La scoperta di una mamma e il dramma di una bambina di appena 9 anni violenta da un ‘nonno’ amico di famiglia. Il mostro è stato condannato.
Una vicenda drammatica che rischia di lasciare il segno per molto tempo sulla psiche di una bambina di appena 9 anni, costretta a subire le violenze sessuali di un uomo che tutti credevano amico di famiglia.
Una cicatrice sul corpo e nell’anima che è venuta fuori grazie alla scoperta di una madre. La piccola aveva grosse macchie di sangue sulle mutandine. Poi la confessione della bambina, le indagini e l’arresto per il mostro pedofilo.
Il mostro era il vicino di casa, 66 anni, del quale i genitori si fidavano ciecamente, tanto da affidargli la custodia dei figli quando si presentavano impegni che li costringevano ad assentarsi da casa.
Per la piccola era come un nonno. O almeno questo credevano i familiari della piccola de La Spezia. Come riporta il Secolo XIX, l’uomo è stato ieri condannato a cinque anni di reclusione perché ritenuto responsabile del reato di violenza sessuale su minore.

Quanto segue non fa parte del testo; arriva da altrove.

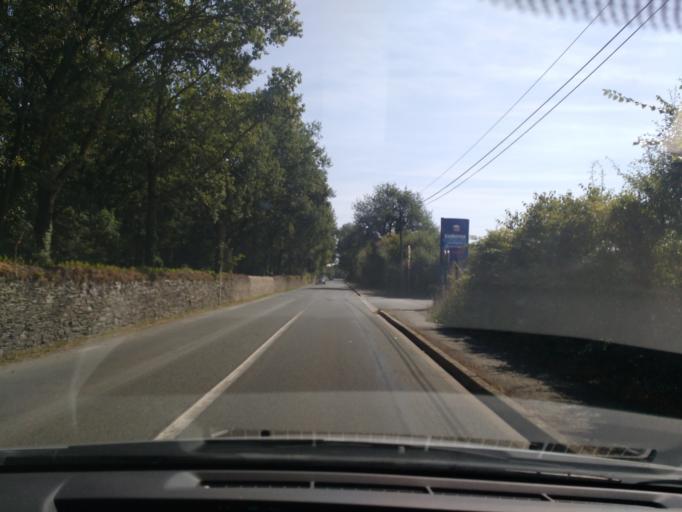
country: FR
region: Pays de la Loire
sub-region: Departement de Maine-et-Loire
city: Trelaze
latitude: 47.4670
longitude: -0.4810
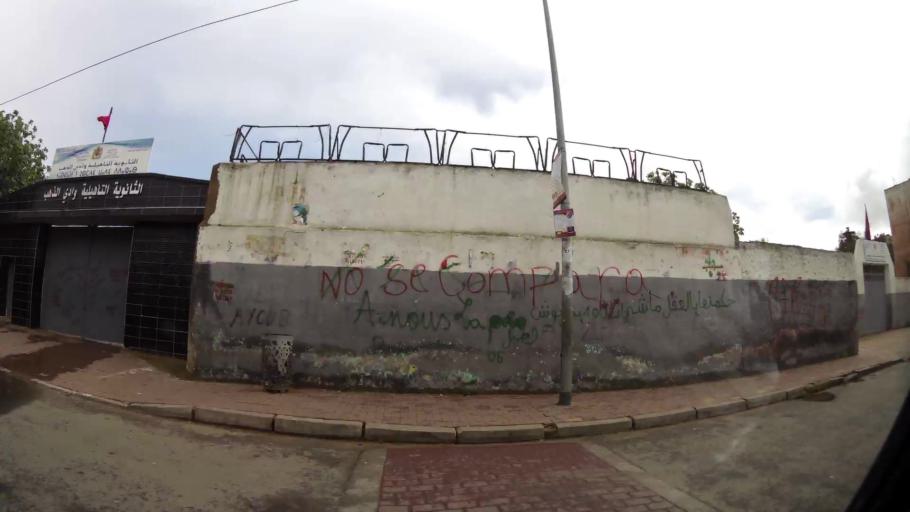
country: MA
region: Grand Casablanca
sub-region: Casablanca
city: Casablanca
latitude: 33.5405
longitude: -7.5731
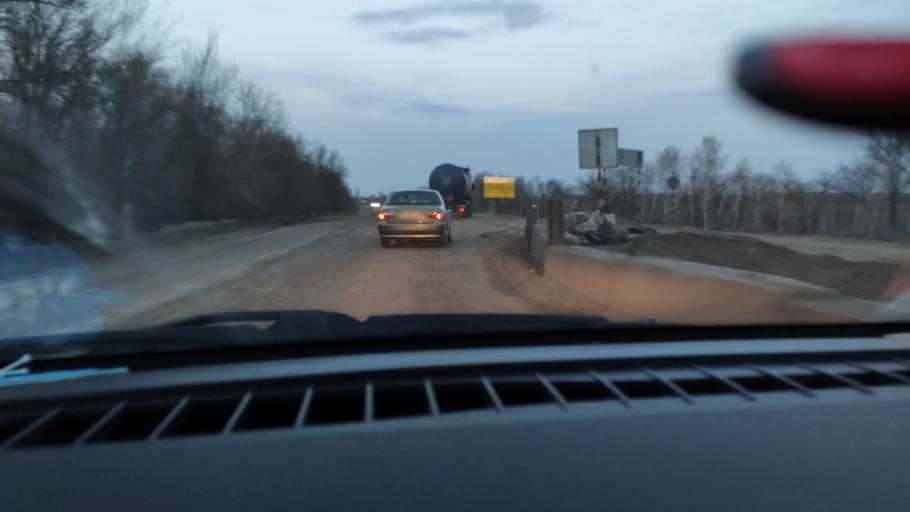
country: RU
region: Saratov
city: Sinodskoye
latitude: 52.0249
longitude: 46.7131
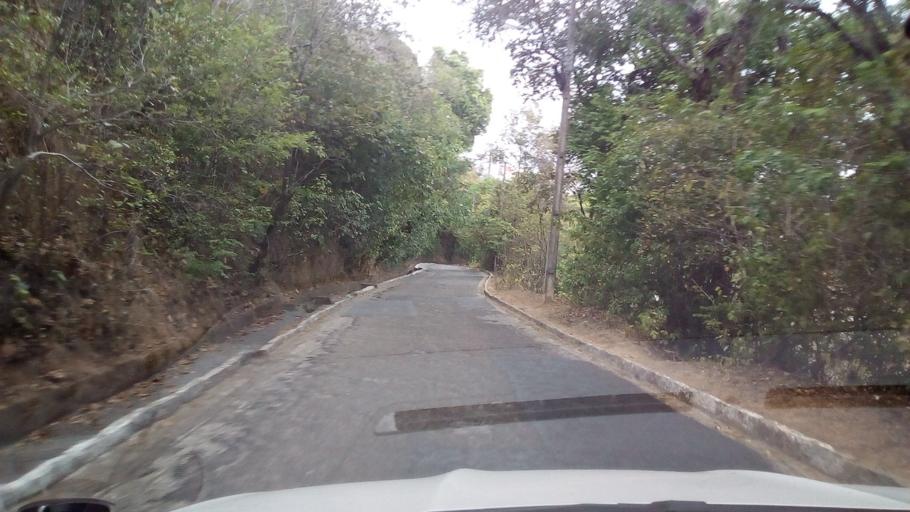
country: BR
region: Paraiba
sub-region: Joao Pessoa
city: Joao Pessoa
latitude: -7.1333
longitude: -34.8232
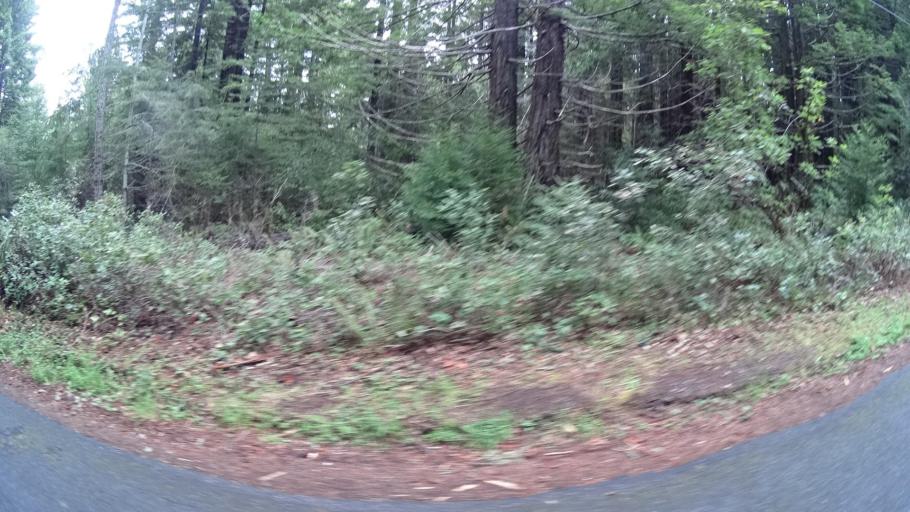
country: US
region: California
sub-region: Humboldt County
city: Blue Lake
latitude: 40.8162
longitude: -123.9941
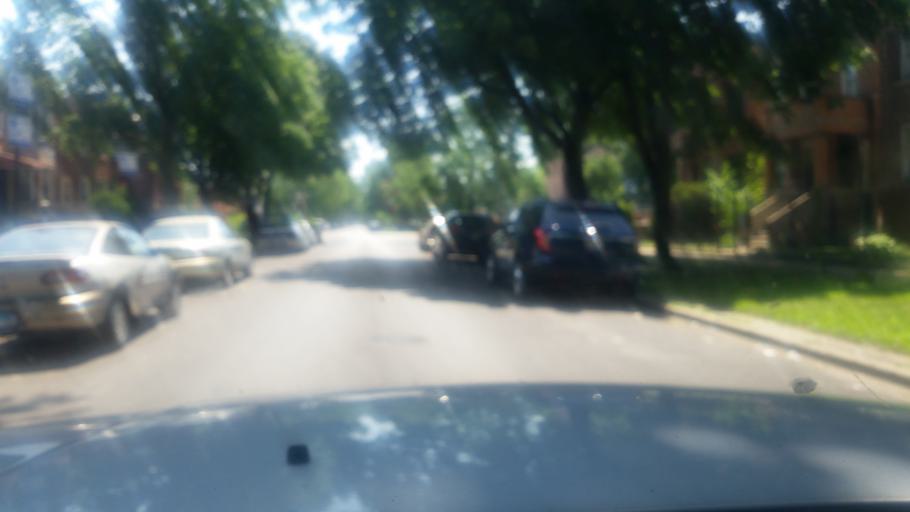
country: US
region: Illinois
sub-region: Cook County
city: Chicago
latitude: 41.7664
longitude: -87.6201
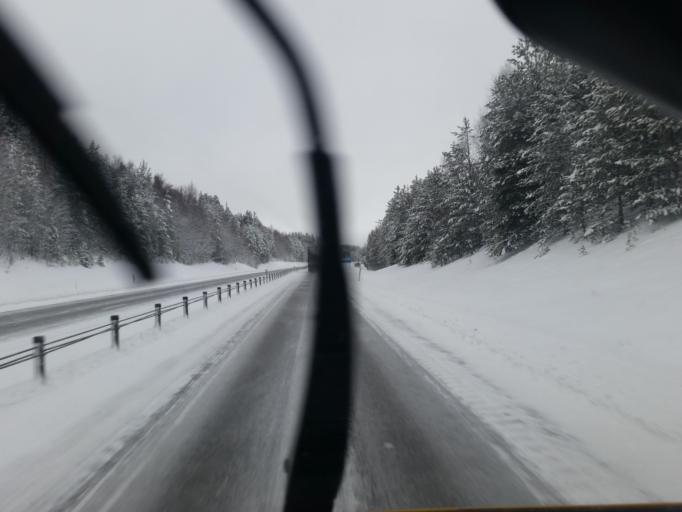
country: SE
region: Norrbotten
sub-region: Pitea Kommun
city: Bergsviken
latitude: 65.3010
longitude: 21.4149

L’orco, che non ha precedenti, rischiava fino a 9 anni per la continuazione del reato. Il giudice lo ha condannato anche ad un anno di misure di sicurezza: divieto di avvicinarsi a luoghi frequentati da minori e l’obbligo di informare gli organi di polizia su spostamenti e cambi di residenza.
Dovrà inoltre riconoscere alla famiglia della bimba una somma provvisionale immediatamente esecutiva di 30 mila euro, oltre alle spese legali.
Macchie di sangue sulla bambina di 9 anni, l’incubo è finito
L’incubo è terminato quando la mamma della piccola ha notato grandi macchie di sangue sulle sue mutandine.
Le violenze sarebbero state commesse tra l’estate 2018 e il febbraio del 2019 nella loro casa in Val di Magra. Era lì che “il nonno” le palpava i genitali, fino a causarle la fuoriuscita di sangue.
Ci sono voluti prelievi biologici dagli indumenti della giovanissima vittima, confrontati nell’indagine della genetista forense Marina Baldi, un incidente probatorio e la perizia psicologica, per arrivare alla sentenza di ieri.
In particolare la comparazione delle tracce di sangue e saliva ha escluso la possibilità che potesse esserci una responsabilità del padre della piccola.